- [WHAT YOU SHOULD DO]:
Here are some records. Print all of them exactly.

[Skeletal landmark data]
'''

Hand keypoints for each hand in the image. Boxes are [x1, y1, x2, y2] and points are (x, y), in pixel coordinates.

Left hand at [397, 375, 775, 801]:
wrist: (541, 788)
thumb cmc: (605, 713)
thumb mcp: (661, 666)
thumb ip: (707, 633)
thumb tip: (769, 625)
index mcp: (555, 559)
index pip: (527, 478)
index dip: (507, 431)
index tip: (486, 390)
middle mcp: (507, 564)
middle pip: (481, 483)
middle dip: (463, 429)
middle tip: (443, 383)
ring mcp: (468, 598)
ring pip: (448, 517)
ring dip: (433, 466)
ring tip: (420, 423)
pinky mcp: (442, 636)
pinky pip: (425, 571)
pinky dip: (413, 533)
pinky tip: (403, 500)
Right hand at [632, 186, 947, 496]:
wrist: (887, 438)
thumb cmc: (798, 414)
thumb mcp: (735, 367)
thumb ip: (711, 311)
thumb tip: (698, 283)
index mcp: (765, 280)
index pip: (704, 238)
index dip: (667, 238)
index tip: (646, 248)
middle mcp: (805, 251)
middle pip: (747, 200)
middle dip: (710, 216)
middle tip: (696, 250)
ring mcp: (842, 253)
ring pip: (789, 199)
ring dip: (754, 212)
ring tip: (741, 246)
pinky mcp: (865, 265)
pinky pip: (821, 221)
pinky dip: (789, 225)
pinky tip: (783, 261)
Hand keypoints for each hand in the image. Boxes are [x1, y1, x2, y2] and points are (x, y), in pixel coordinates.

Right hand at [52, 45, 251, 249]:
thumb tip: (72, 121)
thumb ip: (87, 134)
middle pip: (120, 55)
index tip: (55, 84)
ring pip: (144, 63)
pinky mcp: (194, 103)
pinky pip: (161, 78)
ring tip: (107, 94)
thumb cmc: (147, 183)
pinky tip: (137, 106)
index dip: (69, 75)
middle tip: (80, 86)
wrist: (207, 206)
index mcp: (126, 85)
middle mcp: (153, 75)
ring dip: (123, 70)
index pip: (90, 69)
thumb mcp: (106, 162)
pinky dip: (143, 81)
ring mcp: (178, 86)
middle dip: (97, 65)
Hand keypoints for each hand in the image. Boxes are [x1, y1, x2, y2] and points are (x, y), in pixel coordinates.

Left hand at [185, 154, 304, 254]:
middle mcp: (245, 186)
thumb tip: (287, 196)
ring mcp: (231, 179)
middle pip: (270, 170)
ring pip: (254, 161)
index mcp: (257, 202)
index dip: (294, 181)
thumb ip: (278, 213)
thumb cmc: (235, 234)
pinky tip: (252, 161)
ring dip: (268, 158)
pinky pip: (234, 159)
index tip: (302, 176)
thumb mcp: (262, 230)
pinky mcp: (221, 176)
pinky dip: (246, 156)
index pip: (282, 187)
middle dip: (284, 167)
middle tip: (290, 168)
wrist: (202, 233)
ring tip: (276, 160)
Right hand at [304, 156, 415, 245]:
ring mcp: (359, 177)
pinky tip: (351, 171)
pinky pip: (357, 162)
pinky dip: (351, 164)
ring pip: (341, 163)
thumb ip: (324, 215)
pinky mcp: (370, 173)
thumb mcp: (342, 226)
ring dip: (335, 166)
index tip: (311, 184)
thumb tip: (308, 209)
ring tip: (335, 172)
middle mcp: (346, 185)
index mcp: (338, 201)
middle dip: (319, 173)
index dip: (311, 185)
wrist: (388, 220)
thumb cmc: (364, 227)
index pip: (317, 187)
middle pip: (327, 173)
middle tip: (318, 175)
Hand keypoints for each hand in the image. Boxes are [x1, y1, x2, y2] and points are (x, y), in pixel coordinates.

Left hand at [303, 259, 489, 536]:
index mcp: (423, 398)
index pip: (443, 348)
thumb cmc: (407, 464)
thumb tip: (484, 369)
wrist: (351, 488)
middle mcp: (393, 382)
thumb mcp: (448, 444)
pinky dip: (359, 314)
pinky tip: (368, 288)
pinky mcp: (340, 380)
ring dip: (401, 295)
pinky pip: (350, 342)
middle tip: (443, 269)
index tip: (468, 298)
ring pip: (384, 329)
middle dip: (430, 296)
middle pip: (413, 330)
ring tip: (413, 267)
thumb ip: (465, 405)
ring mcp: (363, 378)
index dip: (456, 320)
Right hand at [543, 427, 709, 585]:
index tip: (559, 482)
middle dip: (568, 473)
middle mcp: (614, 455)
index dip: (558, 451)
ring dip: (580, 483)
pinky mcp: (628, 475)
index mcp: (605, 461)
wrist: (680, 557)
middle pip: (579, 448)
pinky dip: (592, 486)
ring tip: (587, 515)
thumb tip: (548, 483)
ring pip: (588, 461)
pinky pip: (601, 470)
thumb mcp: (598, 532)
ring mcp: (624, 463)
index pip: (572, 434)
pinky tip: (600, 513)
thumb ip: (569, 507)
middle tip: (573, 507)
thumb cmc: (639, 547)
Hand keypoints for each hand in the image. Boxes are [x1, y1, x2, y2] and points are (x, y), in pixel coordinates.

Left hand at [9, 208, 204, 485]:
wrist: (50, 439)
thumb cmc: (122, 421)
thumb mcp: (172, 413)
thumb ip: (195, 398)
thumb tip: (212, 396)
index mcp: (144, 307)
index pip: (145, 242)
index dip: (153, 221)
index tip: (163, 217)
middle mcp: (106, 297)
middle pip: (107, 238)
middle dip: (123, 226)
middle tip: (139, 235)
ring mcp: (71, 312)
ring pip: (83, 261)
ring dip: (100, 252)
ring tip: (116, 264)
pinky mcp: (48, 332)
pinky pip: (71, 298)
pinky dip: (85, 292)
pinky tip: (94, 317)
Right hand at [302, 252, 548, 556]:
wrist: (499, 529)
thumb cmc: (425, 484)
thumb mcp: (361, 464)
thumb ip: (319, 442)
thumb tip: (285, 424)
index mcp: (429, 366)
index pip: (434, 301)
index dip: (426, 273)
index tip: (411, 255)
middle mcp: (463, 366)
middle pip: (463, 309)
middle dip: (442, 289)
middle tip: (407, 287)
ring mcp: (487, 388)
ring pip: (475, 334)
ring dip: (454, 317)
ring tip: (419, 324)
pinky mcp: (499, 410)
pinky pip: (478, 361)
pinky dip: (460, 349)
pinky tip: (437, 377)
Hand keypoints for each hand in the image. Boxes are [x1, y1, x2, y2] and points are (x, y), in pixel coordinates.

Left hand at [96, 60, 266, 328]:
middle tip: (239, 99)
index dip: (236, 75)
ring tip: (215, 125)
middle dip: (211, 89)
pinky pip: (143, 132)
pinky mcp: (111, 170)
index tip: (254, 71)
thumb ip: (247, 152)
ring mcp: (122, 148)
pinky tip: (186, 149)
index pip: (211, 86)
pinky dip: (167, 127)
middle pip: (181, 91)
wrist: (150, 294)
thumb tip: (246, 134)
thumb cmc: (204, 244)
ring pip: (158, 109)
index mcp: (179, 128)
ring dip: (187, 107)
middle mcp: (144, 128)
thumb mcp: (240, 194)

'''

- [COMPLETED EXERCISE]:
Hand keypoints for each hand in the image. Boxes are [x1, y1, x2, y2] and points are (x, y), in pixel coordinates.

Left hand at [397, 375, 775, 801]:
wrist: (541, 788)
thumb cmc: (605, 713)
thumb mcp: (661, 666)
thumb ip: (707, 633)
thumb tip: (769, 625)
index mcp: (555, 559)
index pip: (527, 478)
index dip: (507, 431)
index tip: (486, 390)
middle mcp: (507, 564)
middle pip: (481, 483)
middle dip: (463, 429)
middle tip: (443, 383)
ring mcp: (468, 598)
ring pip: (448, 517)
ring dip: (433, 466)
ring tip: (420, 423)
pinky mcp: (442, 636)
pinky pip: (425, 571)
pinky dip: (413, 533)
pinky tip: (403, 500)
Right hand at [632, 186, 947, 496]:
wrist: (887, 438)
thumb cmc: (798, 414)
thumb mcp: (735, 367)
thumb ip: (711, 311)
thumb tip: (698, 283)
index mcp: (765, 280)
index pip: (704, 238)
index dip: (667, 238)
index tip: (646, 248)
middle mcp: (805, 251)
middle pip: (747, 200)
middle dip: (710, 216)
middle tip: (696, 250)
ring mcp: (842, 253)
ring pip: (789, 199)
ring dip: (754, 212)
ring tip: (741, 246)
pinky mcp: (865, 265)
pinky pip: (821, 221)
pinky dip: (789, 225)
pinky tip: (783, 261)
Hand keypoints for each hand in the image. Boxes are [x1, y1, x2, y2] and points are (x, y), in pixel coordinates.

Right hand at [52, 45, 251, 249]:
thumb tip: (72, 121)
thumb ip: (87, 134)
middle pip: (120, 55)
index tip: (55, 84)
ring pip: (144, 63)
pinky mcp: (194, 103)
pinky pip: (161, 78)
ring tip: (107, 94)
thumb cmc: (147, 183)
pinky tip: (137, 106)
index dip: (69, 75)
middle tip: (80, 86)
wrist: (207, 206)
index mcp: (126, 85)
middle mcp: (153, 75)
ring dip: (123, 70)
index pip: (90, 69)
thumb mcp: (106, 162)
pinky dip: (143, 81)
ring mcp: (178, 86)
middle dip: (97, 65)
Hand keypoints for each hand in the image. Boxes are [x1, y1, x2, y2] and points are (x, y), in pixel coordinates.

Left hand at [185, 154, 304, 254]:
middle mcp: (245, 186)
thumb tip: (287, 196)
ring mcp: (231, 179)
middle pip: (270, 170)
ring pip: (254, 161)
index mcp: (257, 202)
index dip: (294, 181)
thumb ip: (278, 213)
thumb cmc: (235, 234)
pinky tip: (252, 161)
ring dip: (268, 158)
pinky pip: (234, 159)
index tip: (302, 176)
thumb mcp: (262, 230)
pinky mcp: (221, 176)
pinky dip: (246, 156)
index pip: (282, 187)
middle dip: (284, 167)
middle tip: (290, 168)
wrist: (202, 233)
ring tip: (276, 160)
Right hand at [304, 156, 415, 245]:
ring mcp: (359, 177)
pinky tip: (351, 171)
pinky pip: (357, 162)
pinky dip: (351, 164)
ring pip: (341, 163)
thumb ip: (324, 215)
pinky mcp: (370, 173)
thumb mcp: (342, 226)
ring dip: (335, 166)
index tip: (311, 184)
thumb tip: (308, 209)
ring tip: (335, 172)
middle mcp: (346, 185)
index mcp: (338, 201)
middle dip: (319, 173)
index dip: (311, 185)
wrist: (388, 220)
thumb cmc: (364, 227)
index pip: (317, 187)
middle pip: (327, 173)
middle tip: (318, 175)
Hand keypoints for each hand in the image. Boxes are [x1, y1, x2, y2] and points are (x, y), in pixel coordinates.

Left hand at [303, 259, 489, 536]:
index mcp: (423, 398)
index pip: (443, 348)
thumb cmc: (407, 464)
thumb tip: (484, 369)
wrist: (351, 488)
middle mcp: (393, 382)
thumb mcp: (448, 444)
pinky dip: (359, 314)
pinky tip: (368, 288)
pinky mcp: (340, 380)
ring dip: (401, 295)
pinky pip: (350, 342)
middle tip: (443, 269)
index tip: (468, 298)
ring pip: (384, 329)
middle dip: (430, 296)
middle pip: (413, 330)
ring tip: (413, 267)
thumb ip: (465, 405)
ring mcp: (363, 378)
index dip: (456, 320)
Right hand at [543, 427, 709, 585]:
index tip: (559, 482)
middle dip: (568, 473)
middle mcp: (614, 455)
index dip: (558, 451)
ring dip: (580, 483)
pinky mcp: (628, 475)
index mcp: (605, 461)
wrist: (680, 557)
middle pip: (579, 448)
pinky dip: (592, 486)
ring tip: (587, 515)
thumb tip: (548, 483)
ring pip: (588, 461)
pinky pip: (601, 470)
thumb mcp: (598, 532)
ring mcp: (624, 463)
index pip: (572, 434)
pinky tip: (600, 513)
thumb ip: (569, 507)
middle tip: (573, 507)
thumb cmc: (639, 547)
Hand keypoints for each hand in the image. Boxes are [x1, y1, x2, y2] and points are (x, y), in pixel coordinates.

Left hand at [9, 208, 204, 485]:
wrist: (50, 439)
thumb cmc: (122, 421)
thumb mcp: (172, 413)
thumb ip: (195, 398)
thumb tip: (212, 396)
index mcp: (144, 307)
index pip: (145, 242)
index dip: (153, 221)
index tip: (163, 217)
middle mcp: (106, 297)
middle pip: (107, 238)
middle dip: (123, 226)
middle tip: (139, 235)
ring mcp: (71, 312)
ring pip: (83, 261)
ring dip: (100, 252)
ring tip: (116, 264)
pinky mcp: (48, 332)
pinky pip: (71, 298)
pinky dip: (85, 292)
pinky tip: (94, 317)
Right hand at [302, 252, 548, 556]:
wrist: (499, 529)
thumb cmc: (425, 484)
thumb mcp: (361, 464)
thumb ip: (319, 442)
thumb tip: (285, 424)
index mcp: (429, 366)
index pip: (434, 301)
index dip: (426, 273)
index tip: (411, 255)
middle mcp: (463, 366)
middle pip: (463, 309)
middle dip: (442, 289)
middle tip: (407, 287)
ring mcp: (487, 388)
ring pip: (475, 334)
ring dip: (454, 317)
ring tip: (419, 324)
pinky mcp: (499, 410)
pinky pip: (478, 361)
pinky dip: (460, 349)
pinky tip: (437, 377)
Hand keypoints for each hand in the image. Boxes are [x1, y1, x2, y2] and points are (x, y), in pixel coordinates.

Left hand at [96, 60, 266, 328]:
middle tip: (239, 99)
index dip: (236, 75)
ring tip: (215, 125)
middle dip: (211, 89)
pinky pip: (143, 132)
pinky mcp: (111, 170)
index tip: (254, 71)
thumb ip: (247, 152)
ring mcp: (122, 148)
pinky tip: (186, 149)
index pip: (211, 86)
pinky dip: (167, 127)
middle pip: (181, 91)
wrist: (150, 294)
thumb tip: (246, 134)
thumb cmc: (204, 244)
ring pip: (158, 109)
index mcp: (179, 128)
ring dip: (187, 107)
middle mcp: (144, 128)
thumb mcp: (240, 194)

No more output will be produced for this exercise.